- AIM
State how many lines in the records below contain the string "trees". Give only the number.

Shape boundary records
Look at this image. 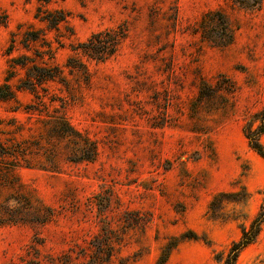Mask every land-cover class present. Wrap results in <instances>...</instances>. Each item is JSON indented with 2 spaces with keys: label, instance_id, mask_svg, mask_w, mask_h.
<instances>
[{
  "label": "rangeland",
  "instance_id": "1",
  "mask_svg": "<svg viewBox=\"0 0 264 264\" xmlns=\"http://www.w3.org/2000/svg\"><path fill=\"white\" fill-rule=\"evenodd\" d=\"M40 5L67 14L45 34L65 84L0 102V137L42 147L30 167L0 171V264H155L172 238L164 264H220L215 252L264 200V159L243 135L263 104L264 0H0V84L10 34L43 28ZM119 24L127 35L113 56L77 48ZM223 24L231 41L219 46ZM56 117L79 138L53 133ZM80 139L95 146L90 162ZM242 189L245 201L231 200ZM236 264H264V224Z\"/></svg>",
  "mask_w": 264,
  "mask_h": 264
},
{
  "label": "trees",
  "instance_id": "2",
  "mask_svg": "<svg viewBox=\"0 0 264 264\" xmlns=\"http://www.w3.org/2000/svg\"><path fill=\"white\" fill-rule=\"evenodd\" d=\"M48 2V1H47ZM40 5L36 8L34 20L44 25L43 28L35 29L33 26H28L26 30L21 31V25L17 27V32L10 34L9 45L6 48V54L9 57L8 70L0 84V102L15 100L17 92H28L36 100H40V95L37 89H42V85L48 82H58L65 84L62 71L58 65L53 62V50L51 43L46 39V31L58 30L61 23H66L67 14L62 9H42ZM8 23L7 14L0 11V26H5ZM222 38L226 39L219 46H226L231 41L229 29L227 25L220 26ZM127 35V28L123 24H119L113 28H107L101 31L92 33L90 37L83 43L78 44L77 48L81 50L87 58L94 61H103L115 54L122 40ZM202 38L203 35H201ZM223 39V40H224ZM20 50L17 56H12V53ZM31 55H28V54ZM69 62V61H68ZM74 69L72 65H67ZM81 68L82 67L81 65ZM18 70L23 71V78L18 79L17 83L10 81L19 75ZM83 70V69H81ZM263 104L259 111L253 116L251 124L243 129V135L246 139L248 147L256 152L264 159V146L260 142V137L264 135V86L262 90ZM41 102V101H39ZM31 106V105H30ZM51 131L59 136H74L79 138L76 133L63 117L53 119ZM255 122V128H252V123ZM0 134H3L2 132ZM82 143H75L76 151H80L81 160L90 162L96 155V149L93 143L86 139H80ZM42 147L36 142L29 139H17L15 137H0V171L5 169L4 176L7 178L9 172L15 167H30V156L35 155V150ZM7 181V180H5ZM9 186L11 183H7ZM264 194V191H263ZM226 195L219 194L209 204L208 209L213 213L219 210ZM231 200L235 202L245 201L247 194L242 189L239 193H233ZM21 198H24L21 196ZM25 207L31 208L29 202L24 199ZM264 224V200L259 207V211L254 215L247 226H241L240 237L232 241L226 251L215 252V260L220 264H236L240 253L248 246L255 243L257 240L262 225ZM181 236V240L197 239L196 235ZM178 240L172 238L166 245L163 246L161 255L156 260L155 264H164L169 252L176 247Z\"/></svg>",
  "mask_w": 264,
  "mask_h": 264
}]
</instances>
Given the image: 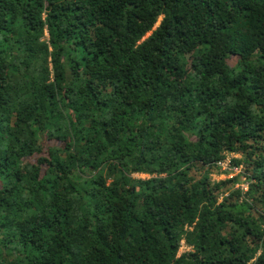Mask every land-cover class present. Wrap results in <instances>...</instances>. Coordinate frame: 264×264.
Here are the masks:
<instances>
[{"label":"trees","instance_id":"trees-1","mask_svg":"<svg viewBox=\"0 0 264 264\" xmlns=\"http://www.w3.org/2000/svg\"><path fill=\"white\" fill-rule=\"evenodd\" d=\"M0 264H264V0H0Z\"/></svg>","mask_w":264,"mask_h":264},{"label":"rangeland","instance_id":"rangeland-1","mask_svg":"<svg viewBox=\"0 0 264 264\" xmlns=\"http://www.w3.org/2000/svg\"><path fill=\"white\" fill-rule=\"evenodd\" d=\"M241 155L240 154H228L227 155V161L229 162V166H228V169L227 170H224L222 169V171H225L224 173L222 174H213L212 175V178L214 181H220V180H226V179H230L234 176H237L239 175V178H240V182L239 184H237L236 187H242V186H246L248 181H247V176L249 175V172H247L244 168V166H239V167H236L235 165H233L232 163V159L233 158H240ZM135 177H147L145 175H135ZM188 251L189 248L183 243V246L180 250V253L179 255L184 252V251Z\"/></svg>","mask_w":264,"mask_h":264},{"label":"built area","instance_id":"built-area-1","mask_svg":"<svg viewBox=\"0 0 264 264\" xmlns=\"http://www.w3.org/2000/svg\"><path fill=\"white\" fill-rule=\"evenodd\" d=\"M218 164L222 167V169H224V170H227L228 169L229 162L227 160H224L222 162H219ZM241 189H243L244 191H246L248 189V185L242 186Z\"/></svg>","mask_w":264,"mask_h":264}]
</instances>
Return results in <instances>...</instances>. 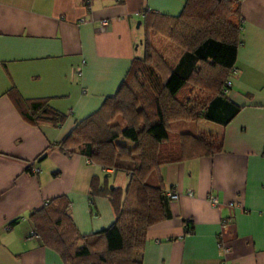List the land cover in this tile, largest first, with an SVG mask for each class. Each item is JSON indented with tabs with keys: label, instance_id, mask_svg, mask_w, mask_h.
<instances>
[{
	"label": "crops",
	"instance_id": "crops-1",
	"mask_svg": "<svg viewBox=\"0 0 264 264\" xmlns=\"http://www.w3.org/2000/svg\"><path fill=\"white\" fill-rule=\"evenodd\" d=\"M228 1L237 5L238 23L226 80L231 106L214 104L211 119L166 126L171 140L180 136L190 144L204 136L215 140L218 151L158 167L165 192L177 198L168 201L167 219L137 235L140 264H219V239L230 249L226 264H264V0ZM184 4L0 0V264H63L32 236L28 220L52 198H66L82 237L113 223L115 209L107 198L90 195V181L95 177L107 186L112 177L108 187L122 190L127 177L76 153L66 155L58 143L116 94L133 59L143 53L141 14L174 18ZM161 39L160 46H170ZM173 51L176 67L183 54ZM38 99L64 116L60 125L25 121L17 101Z\"/></svg>",
	"mask_w": 264,
	"mask_h": 264
},
{
	"label": "trees",
	"instance_id": "trees-1",
	"mask_svg": "<svg viewBox=\"0 0 264 264\" xmlns=\"http://www.w3.org/2000/svg\"><path fill=\"white\" fill-rule=\"evenodd\" d=\"M236 14L233 1L185 0L177 17L143 15V55L133 59L116 94L58 143L66 155L76 153L104 171L127 177L122 190L99 186L95 177L90 181V195L107 198L115 209L113 223L80 236L63 196L45 201L28 217L32 236L63 264H140L137 235L169 217V199L158 167L218 151L215 140L204 136L190 144L180 136L171 140L166 126L179 120L211 119L209 109L214 104L230 105L224 90L237 46ZM155 35L183 54L176 67L155 55L151 40ZM17 103L28 124L55 127L64 119L45 99ZM189 145L195 148L186 150ZM183 226L190 231L189 221Z\"/></svg>",
	"mask_w": 264,
	"mask_h": 264
},
{
	"label": "rangeland",
	"instance_id": "rangeland-1",
	"mask_svg": "<svg viewBox=\"0 0 264 264\" xmlns=\"http://www.w3.org/2000/svg\"><path fill=\"white\" fill-rule=\"evenodd\" d=\"M143 28V27H142ZM142 28L140 29V32H141V40H142ZM163 39V38H162ZM161 39V40H162ZM151 40H152V46H153V51H154V53H155V55H157L158 57H159V55L160 56H162V58L163 59H165L166 60V62L167 63H171V61H172V59L176 56V52L175 51H173L174 49L176 50V48L172 45V44H170V46L169 45H166L167 46V48H163L162 46H160L159 45V36L158 35H155V36H151ZM164 41H167V40H165V38L163 39ZM141 47H142V44H141ZM172 48H174L173 50H172ZM143 54H141L140 55V57L142 56ZM172 55V56H171ZM171 57H172V59H171ZM178 124H182V123H178ZM172 125V126H179V125ZM173 128V127H172ZM170 130V128L169 127H166V131H169ZM121 173H118L117 175L118 176H120V178L122 177V178H124L123 177V175H120ZM102 177H103V175H102ZM112 180V177H110V178H108V181H109V185L108 186H110L111 184H110V181ZM119 180V179H118Z\"/></svg>",
	"mask_w": 264,
	"mask_h": 264
},
{
	"label": "built area",
	"instance_id": "built-area-1",
	"mask_svg": "<svg viewBox=\"0 0 264 264\" xmlns=\"http://www.w3.org/2000/svg\"><path fill=\"white\" fill-rule=\"evenodd\" d=\"M142 16L143 15L141 14V17ZM101 25L103 26L104 25V22H102ZM228 88H229V83L226 82L225 83V90H224L225 93L227 91L226 89H228ZM188 195H189V193H188ZM166 196L169 198V200H175L177 198V195L174 194V193H167ZM209 202H210V204L212 206H217V202L213 198H210L209 199ZM222 226L223 225L221 224V228H223ZM33 237L35 238V236H33ZM218 241L219 242L217 243V248H218L219 256H220L219 257V264H226L225 263V259H226L227 255H228L230 249H229L228 245L225 243V241H223L221 239H219Z\"/></svg>",
	"mask_w": 264,
	"mask_h": 264
},
{
	"label": "water",
	"instance_id": "water-1",
	"mask_svg": "<svg viewBox=\"0 0 264 264\" xmlns=\"http://www.w3.org/2000/svg\"><path fill=\"white\" fill-rule=\"evenodd\" d=\"M138 25H139V22L136 23V27H138ZM109 189H111V187Z\"/></svg>",
	"mask_w": 264,
	"mask_h": 264
}]
</instances>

- COMPLETED TASK
4